» Quoted text:
====================

From: Michal Hocko <mhocko@suse.com>
Date: Wed, 23 May 2018 10:04:20 +0200
Subject: [PATCH] mm, memory_hotplug: make has_unmovable_pages more robust

Oscar has reported:
: Due to an unfortunate setting with movablecore, memblocks containing bootmem
: memory (pages marked by get_page_bootmem()) ended up marked in zone_movable.
: So while trying to remove that memory, the system failed in do_migrate_range
: and __offline_pages never returned.

This is because we rely on start_isolate_page_range resp. has_unmovable_pages
to do their jobb. The first one isolates the whole range to be offlined
so that we do not allocate from it anymore and the later makes sure we
are not stumbling over non-migrateable pages.

has_unmovable_pages is overly optimistic, however. It doesn't check all
the pages if we are withing zone_movable because we rely that those
pages will be always migrateable. As it turns out we are still not
perfect there. While bootmem pages in zonemovable sound like a clear bug
which should be fixed let's remove the optimization for now and warn if
we encounter unmovable pages in zone_movable in the meantime. That
should help for now at least.

Btw. this wasn't a real problem until 72b39cfc4d75 ("mm, memory_hotplug:
do not fail offlining too early") because we used to have a small number
of retries and then failed. This turned out to be too fragile though.

Reported-by: Oscar Salvador <osalvador@techadventures.net>
Signed-off-by: Michal Hocko <mhocko@suse.com>
---
 mm/page_alloc.c | 16 ++++++++++------
 1 file changed, 10 insertions(+), 6 deletions(-)

Comments

Oscar Salvador May 23, 2018, 8:19 a.m. UTC | #1
On Wed, May 23, 2018 at 10:16:09AM +0200, Michal Hocko wrote:
> On Wed 23-05-18 09:52:39, Michal Hocko wrote:
> [...]
> > Yeah, the current code is far from optimal. We
> > used to have a retry count but that one was removed exactly because of
> > premature failures. There are three things here
> > 1) zone_movable should contain any bootmem or otherwise non-migrateable
> >    pages
> > 2) start_isolate_page_range should fail when seeing such pages - maybe
> >    has_unmovable_pages is overly optimistic and it should check all
> >    pages even in movable zones.
> > 3) migrate_pages should really tell us whether the failure is temporal
> >    or permanent. I am not sure we can do that easily though.
> 
> 2) should be the most simple one for now. Could you give it a try? Btw.
> the exact configuration that led to boothmem pages in zone_movable would
> be really appreciated:

I will try it out and I will paste the config.

> --- 
> From 6aa144a9b1c01255c89a4592221d706ccc4b4eea Mon Sep 17 00:00:00 2001
> From: Michal Hocko <mhocko@suse.com>
> Date: Wed, 23 May 2018 10:04:20 +0200
> Subject: [PATCH] mm, memory_hotplug: make has_unmovable_pages more robust
> 
> Oscar has reported:
> : Due to an unfortunate setting with movablecore, memblocks containing bootmem
> : memory (pages marked by get_page_bootmem()) ended up marked in zone_movable.

====================

Recorded data

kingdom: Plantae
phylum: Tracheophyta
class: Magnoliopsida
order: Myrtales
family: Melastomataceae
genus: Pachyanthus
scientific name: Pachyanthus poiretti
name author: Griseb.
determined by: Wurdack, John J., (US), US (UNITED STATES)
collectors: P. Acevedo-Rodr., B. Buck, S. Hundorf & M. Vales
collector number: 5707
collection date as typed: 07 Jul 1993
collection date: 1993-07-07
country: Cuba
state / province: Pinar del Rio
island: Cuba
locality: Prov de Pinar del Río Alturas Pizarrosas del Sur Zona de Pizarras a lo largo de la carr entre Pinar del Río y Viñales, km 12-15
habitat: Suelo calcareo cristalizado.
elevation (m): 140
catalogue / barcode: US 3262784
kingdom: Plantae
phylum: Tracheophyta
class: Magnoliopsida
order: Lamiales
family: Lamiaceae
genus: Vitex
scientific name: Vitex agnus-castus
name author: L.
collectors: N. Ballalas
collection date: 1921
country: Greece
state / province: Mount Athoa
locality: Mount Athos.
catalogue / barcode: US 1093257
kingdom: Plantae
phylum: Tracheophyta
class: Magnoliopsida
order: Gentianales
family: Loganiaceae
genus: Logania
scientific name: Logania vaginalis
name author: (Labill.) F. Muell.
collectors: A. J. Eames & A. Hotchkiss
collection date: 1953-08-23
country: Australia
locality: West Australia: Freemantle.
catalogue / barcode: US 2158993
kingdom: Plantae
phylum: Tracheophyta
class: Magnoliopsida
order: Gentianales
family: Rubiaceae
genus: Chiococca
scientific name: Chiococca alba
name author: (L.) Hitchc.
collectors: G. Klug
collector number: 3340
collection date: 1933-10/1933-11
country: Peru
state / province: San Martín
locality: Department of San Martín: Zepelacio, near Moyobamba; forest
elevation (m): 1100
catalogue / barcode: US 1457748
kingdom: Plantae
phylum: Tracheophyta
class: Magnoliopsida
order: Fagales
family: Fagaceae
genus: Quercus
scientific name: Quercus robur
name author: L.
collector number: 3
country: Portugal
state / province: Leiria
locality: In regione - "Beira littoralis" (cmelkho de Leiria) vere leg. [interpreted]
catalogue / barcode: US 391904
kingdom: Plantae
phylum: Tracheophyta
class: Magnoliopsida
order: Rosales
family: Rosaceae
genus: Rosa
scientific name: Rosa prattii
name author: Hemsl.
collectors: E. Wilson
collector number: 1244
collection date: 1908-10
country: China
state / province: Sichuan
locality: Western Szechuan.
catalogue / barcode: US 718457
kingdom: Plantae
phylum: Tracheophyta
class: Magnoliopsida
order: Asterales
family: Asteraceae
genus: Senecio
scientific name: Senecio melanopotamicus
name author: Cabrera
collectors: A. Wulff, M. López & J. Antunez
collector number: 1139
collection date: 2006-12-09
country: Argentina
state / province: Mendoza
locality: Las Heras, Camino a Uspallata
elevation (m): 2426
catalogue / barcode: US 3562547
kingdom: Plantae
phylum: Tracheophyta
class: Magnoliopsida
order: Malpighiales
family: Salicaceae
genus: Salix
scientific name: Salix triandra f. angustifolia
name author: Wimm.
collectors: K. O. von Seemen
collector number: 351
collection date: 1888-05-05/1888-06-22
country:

====================

» Exercise set:
1. In the patch text, swap "zone_movable" for "the movable zone" and rewrite the passage from "This is because" to "now at least.".
2. Answer these questions from the patch text.
(a) In which function did the system fail while trying to remove the memory?
(b) Which commit does the text say made this a real problem?
(c) How many insertions and deletions does the patch make?
The records have no connection to the patch text.

» Answers in order:
1.
This is because we rely on start_isolate_page_range resp. has_unmovable_pages
to do their jobb. The first one isolates the whole range to be offlined
so that we do not allocate from it anymore and the later makes sure we
are not stumbling over non-migrateable pages.

has_unmovable_pages is overly optimistic, however. It doesn't check all
the pages if we are withing the movable zone because we rely that those
pages will be always migrateable. As it turns out we are still not
perfect there. While bootmem pages in zonemovable sound like a clear bug
which should be fixed let's remove the optimization for now and warn if
we encounter unmovable pages in the movable zone in the meantime. That
should help for now at least.

2.
(a) do_migrate_range
(b) 72b39cfc4d75 ("mm, memory_hotplug: do not fail offlining too early")
(c) 10 insertions and 6 deletions